13 ways to experience Portland’s great restaurants for less
By KATE MCCARTY  |  September 19, 2014


The Lightning Smokestack burger at Small Axe Food Truck

Welcome to college in the big city! Aside from the chilling cold seven months out of the year, Portland is a great place to spend a few years pretending to study. The Forest City’s culinary options stretch before you like so many oyster varieties at the hippest new raw bar. There’s duck liver crostini! Truffled mac and cheese! Three-pound porterhouse steak! Wood-oven roasted mussels! But after a trip to the campus bookstore, the annual pilgrimage to Target, and let’s not even mention that first tuition installment, your bank account balance is starting to look mighty paltry in the face of anything truffled or sous vide. So here’s 13 options that will satisfy your inner foodie without causing you to decide between the omakase and your Econ text book.

El Rayo’s rice and bean bowls
This festive Mexican restaurant, set in a refurbished gas station, offers many affordable dishes packed with the tangy, salty, spicy flavors of the cuisine. You could snack on the Mexico City-style street corn on the cob, coated with chipotle mayonnaise and dusted with cotija cheese ($4.95). The fried plantains ($5.95), fundido (chorizo cheese dip with corn chips, $5.95), and nachos ($4.25) all call to the budget diner. But go for an oft-overlooked option: the rice and bean bowls with grilled fish, steak, vegetables, or mushrooms ($8.95-$9.75). Piled high with fresh toppings like shredded lettuce, sliced radishes, and cilantro, these rice bowls leave you feeling virtuously full in a way nachos never could.
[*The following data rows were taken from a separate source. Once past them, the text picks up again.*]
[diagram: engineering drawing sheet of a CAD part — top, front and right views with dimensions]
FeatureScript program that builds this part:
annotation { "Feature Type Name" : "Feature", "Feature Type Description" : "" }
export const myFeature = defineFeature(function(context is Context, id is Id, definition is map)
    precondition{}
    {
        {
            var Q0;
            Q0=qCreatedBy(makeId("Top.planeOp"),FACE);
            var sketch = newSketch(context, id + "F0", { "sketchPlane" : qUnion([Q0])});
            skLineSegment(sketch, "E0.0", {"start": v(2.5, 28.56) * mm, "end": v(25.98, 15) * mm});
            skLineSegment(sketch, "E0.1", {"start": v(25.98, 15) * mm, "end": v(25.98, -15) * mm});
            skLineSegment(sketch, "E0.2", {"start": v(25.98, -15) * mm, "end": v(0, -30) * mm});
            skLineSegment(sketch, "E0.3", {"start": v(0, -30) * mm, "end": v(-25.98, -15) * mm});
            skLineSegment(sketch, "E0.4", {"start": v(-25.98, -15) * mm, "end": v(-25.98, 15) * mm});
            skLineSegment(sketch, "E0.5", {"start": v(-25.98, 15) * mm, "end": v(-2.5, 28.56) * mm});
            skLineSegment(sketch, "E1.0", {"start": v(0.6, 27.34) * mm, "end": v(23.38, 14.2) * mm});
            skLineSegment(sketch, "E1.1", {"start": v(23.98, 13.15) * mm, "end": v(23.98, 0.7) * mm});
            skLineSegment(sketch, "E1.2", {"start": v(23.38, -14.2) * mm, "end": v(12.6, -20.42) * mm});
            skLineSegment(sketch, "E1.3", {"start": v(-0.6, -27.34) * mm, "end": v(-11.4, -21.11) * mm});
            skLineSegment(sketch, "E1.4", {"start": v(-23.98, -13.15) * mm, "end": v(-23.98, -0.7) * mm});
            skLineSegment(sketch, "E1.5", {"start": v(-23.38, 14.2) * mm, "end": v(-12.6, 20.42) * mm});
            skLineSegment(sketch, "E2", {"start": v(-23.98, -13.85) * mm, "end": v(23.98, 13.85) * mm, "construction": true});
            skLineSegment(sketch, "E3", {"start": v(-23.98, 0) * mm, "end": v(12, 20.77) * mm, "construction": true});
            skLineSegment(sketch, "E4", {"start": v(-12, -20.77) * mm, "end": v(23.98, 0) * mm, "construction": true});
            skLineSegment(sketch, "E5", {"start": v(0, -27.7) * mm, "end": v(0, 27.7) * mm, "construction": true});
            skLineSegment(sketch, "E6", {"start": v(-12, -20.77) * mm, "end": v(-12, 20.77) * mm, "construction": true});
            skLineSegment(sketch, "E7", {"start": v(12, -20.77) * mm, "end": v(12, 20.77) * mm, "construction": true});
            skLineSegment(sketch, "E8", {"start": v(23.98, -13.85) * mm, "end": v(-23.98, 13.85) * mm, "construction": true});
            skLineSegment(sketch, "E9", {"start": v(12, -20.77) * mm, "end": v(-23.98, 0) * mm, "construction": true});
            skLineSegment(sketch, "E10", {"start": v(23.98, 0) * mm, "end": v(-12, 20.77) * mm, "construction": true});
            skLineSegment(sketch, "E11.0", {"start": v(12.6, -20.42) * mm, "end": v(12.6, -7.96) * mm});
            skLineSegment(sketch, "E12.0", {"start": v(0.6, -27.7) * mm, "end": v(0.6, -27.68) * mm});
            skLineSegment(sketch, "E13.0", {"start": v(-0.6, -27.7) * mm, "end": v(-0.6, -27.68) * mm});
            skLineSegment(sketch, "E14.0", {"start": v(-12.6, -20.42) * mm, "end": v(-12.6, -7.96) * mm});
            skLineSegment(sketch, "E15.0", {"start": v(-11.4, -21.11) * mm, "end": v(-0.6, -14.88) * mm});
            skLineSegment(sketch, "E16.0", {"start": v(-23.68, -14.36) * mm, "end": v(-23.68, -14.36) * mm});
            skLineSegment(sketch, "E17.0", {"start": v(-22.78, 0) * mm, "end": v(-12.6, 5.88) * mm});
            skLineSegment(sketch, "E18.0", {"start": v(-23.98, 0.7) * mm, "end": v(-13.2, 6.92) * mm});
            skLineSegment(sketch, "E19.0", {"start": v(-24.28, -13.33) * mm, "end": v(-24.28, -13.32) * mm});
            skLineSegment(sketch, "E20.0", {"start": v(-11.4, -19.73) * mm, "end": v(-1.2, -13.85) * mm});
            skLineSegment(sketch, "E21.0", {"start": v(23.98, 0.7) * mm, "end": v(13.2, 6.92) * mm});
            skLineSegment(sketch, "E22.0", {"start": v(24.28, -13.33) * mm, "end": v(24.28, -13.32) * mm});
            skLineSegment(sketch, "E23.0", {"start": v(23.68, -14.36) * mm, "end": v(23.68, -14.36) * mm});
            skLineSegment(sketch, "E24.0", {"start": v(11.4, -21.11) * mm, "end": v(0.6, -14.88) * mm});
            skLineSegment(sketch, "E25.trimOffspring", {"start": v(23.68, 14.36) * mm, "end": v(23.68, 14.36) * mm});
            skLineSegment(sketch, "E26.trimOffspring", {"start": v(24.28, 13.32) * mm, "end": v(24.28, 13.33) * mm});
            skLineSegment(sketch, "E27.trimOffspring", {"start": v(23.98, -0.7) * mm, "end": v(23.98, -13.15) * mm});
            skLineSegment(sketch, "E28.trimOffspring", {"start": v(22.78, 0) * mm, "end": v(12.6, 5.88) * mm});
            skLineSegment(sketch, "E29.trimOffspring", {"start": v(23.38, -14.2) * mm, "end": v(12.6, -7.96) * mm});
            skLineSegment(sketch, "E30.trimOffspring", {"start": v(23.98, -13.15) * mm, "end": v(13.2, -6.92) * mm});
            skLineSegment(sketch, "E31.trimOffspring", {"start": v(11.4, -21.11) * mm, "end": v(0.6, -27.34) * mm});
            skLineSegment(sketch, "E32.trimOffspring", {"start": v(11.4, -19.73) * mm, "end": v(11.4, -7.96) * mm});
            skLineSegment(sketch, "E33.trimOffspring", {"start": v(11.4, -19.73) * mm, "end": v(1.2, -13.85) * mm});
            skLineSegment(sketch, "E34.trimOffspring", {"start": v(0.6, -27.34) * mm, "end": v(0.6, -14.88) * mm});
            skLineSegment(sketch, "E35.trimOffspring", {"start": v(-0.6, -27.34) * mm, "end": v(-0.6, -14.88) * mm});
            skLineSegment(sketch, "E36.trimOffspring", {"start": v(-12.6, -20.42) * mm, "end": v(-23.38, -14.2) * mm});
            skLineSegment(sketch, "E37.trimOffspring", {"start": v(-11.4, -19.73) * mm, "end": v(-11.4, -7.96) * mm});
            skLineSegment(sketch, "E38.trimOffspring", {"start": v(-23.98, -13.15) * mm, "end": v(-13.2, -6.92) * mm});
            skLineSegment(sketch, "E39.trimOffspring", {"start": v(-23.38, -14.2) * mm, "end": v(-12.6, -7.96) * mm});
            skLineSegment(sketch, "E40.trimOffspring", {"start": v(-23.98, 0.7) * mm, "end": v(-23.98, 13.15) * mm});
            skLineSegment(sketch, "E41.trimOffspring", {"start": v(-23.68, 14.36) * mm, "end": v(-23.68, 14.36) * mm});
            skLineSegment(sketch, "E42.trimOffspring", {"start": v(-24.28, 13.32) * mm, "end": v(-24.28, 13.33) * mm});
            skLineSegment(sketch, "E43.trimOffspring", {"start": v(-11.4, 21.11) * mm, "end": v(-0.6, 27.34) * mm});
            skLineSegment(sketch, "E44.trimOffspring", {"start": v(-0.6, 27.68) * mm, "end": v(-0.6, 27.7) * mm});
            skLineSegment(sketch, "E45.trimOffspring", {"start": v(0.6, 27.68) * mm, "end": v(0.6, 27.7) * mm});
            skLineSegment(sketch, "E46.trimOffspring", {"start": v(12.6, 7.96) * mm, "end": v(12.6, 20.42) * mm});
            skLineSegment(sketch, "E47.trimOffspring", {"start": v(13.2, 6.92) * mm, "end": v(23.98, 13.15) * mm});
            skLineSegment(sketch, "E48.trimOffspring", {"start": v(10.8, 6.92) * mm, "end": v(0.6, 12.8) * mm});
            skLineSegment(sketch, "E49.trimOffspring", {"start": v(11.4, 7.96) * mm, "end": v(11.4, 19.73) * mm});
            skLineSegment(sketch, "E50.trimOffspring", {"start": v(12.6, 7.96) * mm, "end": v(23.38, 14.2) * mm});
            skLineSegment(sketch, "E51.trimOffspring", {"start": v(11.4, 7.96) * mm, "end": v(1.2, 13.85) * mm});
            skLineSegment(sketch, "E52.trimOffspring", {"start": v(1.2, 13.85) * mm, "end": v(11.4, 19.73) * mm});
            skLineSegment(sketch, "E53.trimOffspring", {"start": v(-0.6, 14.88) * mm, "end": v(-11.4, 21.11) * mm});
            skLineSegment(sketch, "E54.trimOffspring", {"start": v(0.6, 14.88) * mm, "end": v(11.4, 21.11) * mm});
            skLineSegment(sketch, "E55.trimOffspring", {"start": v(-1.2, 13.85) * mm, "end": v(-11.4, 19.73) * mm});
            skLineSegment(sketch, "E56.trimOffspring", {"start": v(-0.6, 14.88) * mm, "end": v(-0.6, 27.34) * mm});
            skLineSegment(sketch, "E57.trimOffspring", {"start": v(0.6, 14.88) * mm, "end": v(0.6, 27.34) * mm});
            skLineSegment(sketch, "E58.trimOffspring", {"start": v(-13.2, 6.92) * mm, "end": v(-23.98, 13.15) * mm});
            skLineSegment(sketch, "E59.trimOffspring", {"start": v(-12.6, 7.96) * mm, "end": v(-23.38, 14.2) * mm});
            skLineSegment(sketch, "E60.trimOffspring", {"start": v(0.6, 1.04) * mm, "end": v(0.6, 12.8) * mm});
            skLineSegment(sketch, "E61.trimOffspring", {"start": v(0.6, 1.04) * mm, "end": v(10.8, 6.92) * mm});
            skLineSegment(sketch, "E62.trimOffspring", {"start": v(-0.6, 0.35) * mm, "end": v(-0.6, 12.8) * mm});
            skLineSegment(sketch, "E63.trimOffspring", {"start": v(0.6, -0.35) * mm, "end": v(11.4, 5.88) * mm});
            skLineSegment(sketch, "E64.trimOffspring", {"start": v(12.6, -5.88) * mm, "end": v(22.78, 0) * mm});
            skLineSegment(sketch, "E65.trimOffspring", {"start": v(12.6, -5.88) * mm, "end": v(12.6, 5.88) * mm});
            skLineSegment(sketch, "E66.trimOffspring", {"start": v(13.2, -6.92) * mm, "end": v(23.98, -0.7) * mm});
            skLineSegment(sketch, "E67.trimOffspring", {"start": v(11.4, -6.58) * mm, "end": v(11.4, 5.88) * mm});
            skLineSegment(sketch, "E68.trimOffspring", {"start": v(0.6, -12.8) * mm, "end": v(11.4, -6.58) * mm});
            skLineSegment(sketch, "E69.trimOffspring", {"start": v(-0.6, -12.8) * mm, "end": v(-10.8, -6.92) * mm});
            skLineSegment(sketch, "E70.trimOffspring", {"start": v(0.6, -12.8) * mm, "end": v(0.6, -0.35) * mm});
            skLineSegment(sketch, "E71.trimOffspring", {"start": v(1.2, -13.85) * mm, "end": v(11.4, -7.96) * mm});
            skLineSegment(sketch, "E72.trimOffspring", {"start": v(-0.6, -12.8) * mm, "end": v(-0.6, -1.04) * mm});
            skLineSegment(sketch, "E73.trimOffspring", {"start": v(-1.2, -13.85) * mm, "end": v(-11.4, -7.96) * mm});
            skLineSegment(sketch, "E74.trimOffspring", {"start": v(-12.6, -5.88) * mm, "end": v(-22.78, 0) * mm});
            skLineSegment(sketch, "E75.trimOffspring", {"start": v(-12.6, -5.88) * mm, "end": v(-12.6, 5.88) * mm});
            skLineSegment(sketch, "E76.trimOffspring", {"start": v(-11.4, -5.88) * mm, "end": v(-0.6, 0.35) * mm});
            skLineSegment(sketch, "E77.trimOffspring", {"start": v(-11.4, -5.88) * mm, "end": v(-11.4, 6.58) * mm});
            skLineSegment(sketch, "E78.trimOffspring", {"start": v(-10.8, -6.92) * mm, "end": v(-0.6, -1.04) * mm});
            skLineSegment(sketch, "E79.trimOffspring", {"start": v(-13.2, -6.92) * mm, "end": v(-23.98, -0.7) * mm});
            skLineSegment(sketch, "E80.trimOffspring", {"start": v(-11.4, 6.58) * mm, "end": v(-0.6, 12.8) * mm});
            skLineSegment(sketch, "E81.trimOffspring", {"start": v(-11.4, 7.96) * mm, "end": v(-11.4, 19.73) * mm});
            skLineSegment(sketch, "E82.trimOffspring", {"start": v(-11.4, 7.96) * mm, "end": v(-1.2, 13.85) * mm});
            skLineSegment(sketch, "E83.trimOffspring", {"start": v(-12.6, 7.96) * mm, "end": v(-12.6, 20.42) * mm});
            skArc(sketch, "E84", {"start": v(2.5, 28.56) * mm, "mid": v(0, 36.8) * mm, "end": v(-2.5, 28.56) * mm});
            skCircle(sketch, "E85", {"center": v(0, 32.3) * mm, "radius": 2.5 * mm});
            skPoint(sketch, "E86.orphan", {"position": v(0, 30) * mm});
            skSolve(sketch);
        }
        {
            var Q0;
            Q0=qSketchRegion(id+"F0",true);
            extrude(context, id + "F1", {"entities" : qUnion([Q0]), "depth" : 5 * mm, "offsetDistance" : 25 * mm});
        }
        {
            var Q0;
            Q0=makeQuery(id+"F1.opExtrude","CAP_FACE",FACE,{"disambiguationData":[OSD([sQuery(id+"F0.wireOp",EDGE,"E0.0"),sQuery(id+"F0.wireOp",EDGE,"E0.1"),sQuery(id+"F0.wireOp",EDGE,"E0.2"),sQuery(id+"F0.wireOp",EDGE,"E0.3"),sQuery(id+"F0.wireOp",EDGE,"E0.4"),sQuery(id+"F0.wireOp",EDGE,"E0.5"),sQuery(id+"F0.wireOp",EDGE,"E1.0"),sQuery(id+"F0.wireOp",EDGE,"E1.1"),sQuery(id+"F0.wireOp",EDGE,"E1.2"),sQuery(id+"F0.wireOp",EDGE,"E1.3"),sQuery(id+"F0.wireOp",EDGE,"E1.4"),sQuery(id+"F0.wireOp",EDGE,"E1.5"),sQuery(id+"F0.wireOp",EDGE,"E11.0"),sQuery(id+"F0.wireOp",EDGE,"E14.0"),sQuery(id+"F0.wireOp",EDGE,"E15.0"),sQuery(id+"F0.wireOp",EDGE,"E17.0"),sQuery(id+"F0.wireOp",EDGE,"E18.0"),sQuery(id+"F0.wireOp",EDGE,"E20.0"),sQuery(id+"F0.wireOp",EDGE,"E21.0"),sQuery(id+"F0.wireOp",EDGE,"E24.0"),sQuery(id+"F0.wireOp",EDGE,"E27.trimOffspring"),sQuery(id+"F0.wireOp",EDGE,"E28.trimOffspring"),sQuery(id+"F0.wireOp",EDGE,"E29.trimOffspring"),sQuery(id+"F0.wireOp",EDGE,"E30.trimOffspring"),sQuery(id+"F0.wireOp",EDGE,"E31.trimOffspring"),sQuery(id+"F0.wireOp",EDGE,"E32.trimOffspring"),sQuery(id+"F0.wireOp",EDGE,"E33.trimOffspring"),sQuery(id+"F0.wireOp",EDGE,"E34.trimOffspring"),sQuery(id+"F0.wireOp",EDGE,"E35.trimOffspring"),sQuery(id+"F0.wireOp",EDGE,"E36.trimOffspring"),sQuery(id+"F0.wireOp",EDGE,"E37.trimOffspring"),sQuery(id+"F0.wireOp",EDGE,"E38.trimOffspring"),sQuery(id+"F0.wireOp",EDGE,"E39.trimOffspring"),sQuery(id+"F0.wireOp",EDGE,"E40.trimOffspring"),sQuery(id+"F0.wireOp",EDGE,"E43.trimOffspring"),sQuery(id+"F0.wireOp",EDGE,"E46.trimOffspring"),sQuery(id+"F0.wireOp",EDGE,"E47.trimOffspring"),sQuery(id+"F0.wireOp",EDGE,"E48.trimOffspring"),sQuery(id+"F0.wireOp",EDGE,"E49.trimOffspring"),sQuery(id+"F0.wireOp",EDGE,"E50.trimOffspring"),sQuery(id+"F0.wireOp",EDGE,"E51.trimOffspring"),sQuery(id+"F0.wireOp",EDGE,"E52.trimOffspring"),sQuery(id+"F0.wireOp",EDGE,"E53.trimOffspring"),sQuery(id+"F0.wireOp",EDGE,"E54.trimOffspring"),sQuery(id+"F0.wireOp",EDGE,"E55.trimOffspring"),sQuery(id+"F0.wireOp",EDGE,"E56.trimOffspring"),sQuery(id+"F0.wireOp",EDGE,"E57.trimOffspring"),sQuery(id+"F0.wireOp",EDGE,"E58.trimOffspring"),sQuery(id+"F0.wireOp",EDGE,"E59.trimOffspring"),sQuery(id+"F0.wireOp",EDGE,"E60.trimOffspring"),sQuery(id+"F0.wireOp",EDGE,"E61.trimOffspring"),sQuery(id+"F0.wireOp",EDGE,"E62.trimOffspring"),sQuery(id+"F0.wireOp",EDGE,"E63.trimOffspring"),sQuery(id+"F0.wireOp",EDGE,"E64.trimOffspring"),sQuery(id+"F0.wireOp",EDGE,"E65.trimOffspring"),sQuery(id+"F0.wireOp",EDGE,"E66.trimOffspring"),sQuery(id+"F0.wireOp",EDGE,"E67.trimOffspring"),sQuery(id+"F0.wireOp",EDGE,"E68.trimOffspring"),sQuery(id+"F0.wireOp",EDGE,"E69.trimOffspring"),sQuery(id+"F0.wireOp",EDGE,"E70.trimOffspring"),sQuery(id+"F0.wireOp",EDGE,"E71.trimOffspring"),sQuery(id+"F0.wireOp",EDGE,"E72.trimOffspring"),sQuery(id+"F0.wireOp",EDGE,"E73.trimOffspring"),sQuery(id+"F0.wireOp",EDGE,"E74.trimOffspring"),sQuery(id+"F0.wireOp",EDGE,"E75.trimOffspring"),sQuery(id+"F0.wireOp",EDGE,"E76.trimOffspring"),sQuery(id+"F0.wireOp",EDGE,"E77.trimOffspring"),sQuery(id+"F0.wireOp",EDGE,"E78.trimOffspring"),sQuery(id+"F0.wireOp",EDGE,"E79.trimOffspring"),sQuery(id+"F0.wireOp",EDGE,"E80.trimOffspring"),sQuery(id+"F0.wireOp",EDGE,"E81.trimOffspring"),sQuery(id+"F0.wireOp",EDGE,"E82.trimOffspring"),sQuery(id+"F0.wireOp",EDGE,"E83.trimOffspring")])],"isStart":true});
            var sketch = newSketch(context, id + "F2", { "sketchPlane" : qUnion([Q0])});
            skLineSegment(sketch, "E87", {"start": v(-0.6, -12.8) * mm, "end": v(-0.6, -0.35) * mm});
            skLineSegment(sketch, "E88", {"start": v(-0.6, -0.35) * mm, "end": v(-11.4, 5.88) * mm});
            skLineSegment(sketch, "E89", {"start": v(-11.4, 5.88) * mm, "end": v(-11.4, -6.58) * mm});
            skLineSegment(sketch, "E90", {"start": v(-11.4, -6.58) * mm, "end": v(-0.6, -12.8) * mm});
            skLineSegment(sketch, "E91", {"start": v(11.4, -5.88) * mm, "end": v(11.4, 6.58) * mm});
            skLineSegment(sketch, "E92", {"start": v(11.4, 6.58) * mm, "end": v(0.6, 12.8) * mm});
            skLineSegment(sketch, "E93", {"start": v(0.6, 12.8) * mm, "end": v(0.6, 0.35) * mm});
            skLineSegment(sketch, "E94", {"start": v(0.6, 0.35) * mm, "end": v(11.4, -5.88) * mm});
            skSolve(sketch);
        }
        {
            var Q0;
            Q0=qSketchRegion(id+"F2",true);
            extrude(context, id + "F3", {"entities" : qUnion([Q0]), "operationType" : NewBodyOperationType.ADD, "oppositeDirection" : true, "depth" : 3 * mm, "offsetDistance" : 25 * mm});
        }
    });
El Rayo Taqueria, 101 York St. |

Blue Rooster Food Co.
Chef/owner Damian Sansonetti sports an impressive culinary resume from the kitchen of his high-end Italian restaurant Piccolo. Sample the talented chefs’ cheaper offerings at his casual sandwich shop Blue Rooster Food Co. Blue Rooster offers “lowbrow” foods like bacon-wrapped hot dogs and tater tots, made with creative twists and high-quality ingredients. Tot standouts include Buffalo Hot Tots ($6.50), smothered in hot sauce and blue cheese, topped with fried celery root and carrot, and the Early Bird ($6.50), where a bed of fried potatoes supports bacon, a drizzle of maple mayo, hot sauce, and a fried egg. Note: Blue Rooster is one of few late night dining options in the city (open until 2 am Thursday through Saturday).

Blue Rooster Food Co., 5 Dana St. | blueroosterfood

All of the vendors in Monument Square’s Portland Public Market offer quick and affordable meal options. But Kamasouptra’s soups are hearty, creatively flavored, and surprisingly filling. A $5 cup of soup comes with a fist-sized whole wheat roll to complete the meal. Try the rich grilled cheese and tomato soup, refreshing gazpacho, or kicky jalapeño beer and cheddar. A variety of gluten-free, vegetarian, and vegan soups are always available. Should you find yourself needing fuel for back-to-school shopping while you’re at the Maine Mall, Kamasouptra’s second location in the food court is your best option.

Kamasouptra, 28 Monument Way |


The hand slab at Slab

$1 oysters at Hot Suppa
Between Eventide Oyster Co., Boone’s Oyster House and Fish Room, and J’s Oyster Bar, there’s no shortage of fine places to enjoy a wide variety of bivalves from Maine and away. But the pleasure of slurping down a dozen or two often comes with a hefty price tag. Not so at Hot Suppa, the Cajun-themed West End restaurant, best known for its stellar brunch (and corresponding long waits). Their happy hour (Tuesday through Saturday, 4-6 pm) offers $1 oysters and $4-6 bar snacks, like wings, poutine, and fried calamari. If you’re old enough to enjoy the $1-off beers and house cocktails, even better.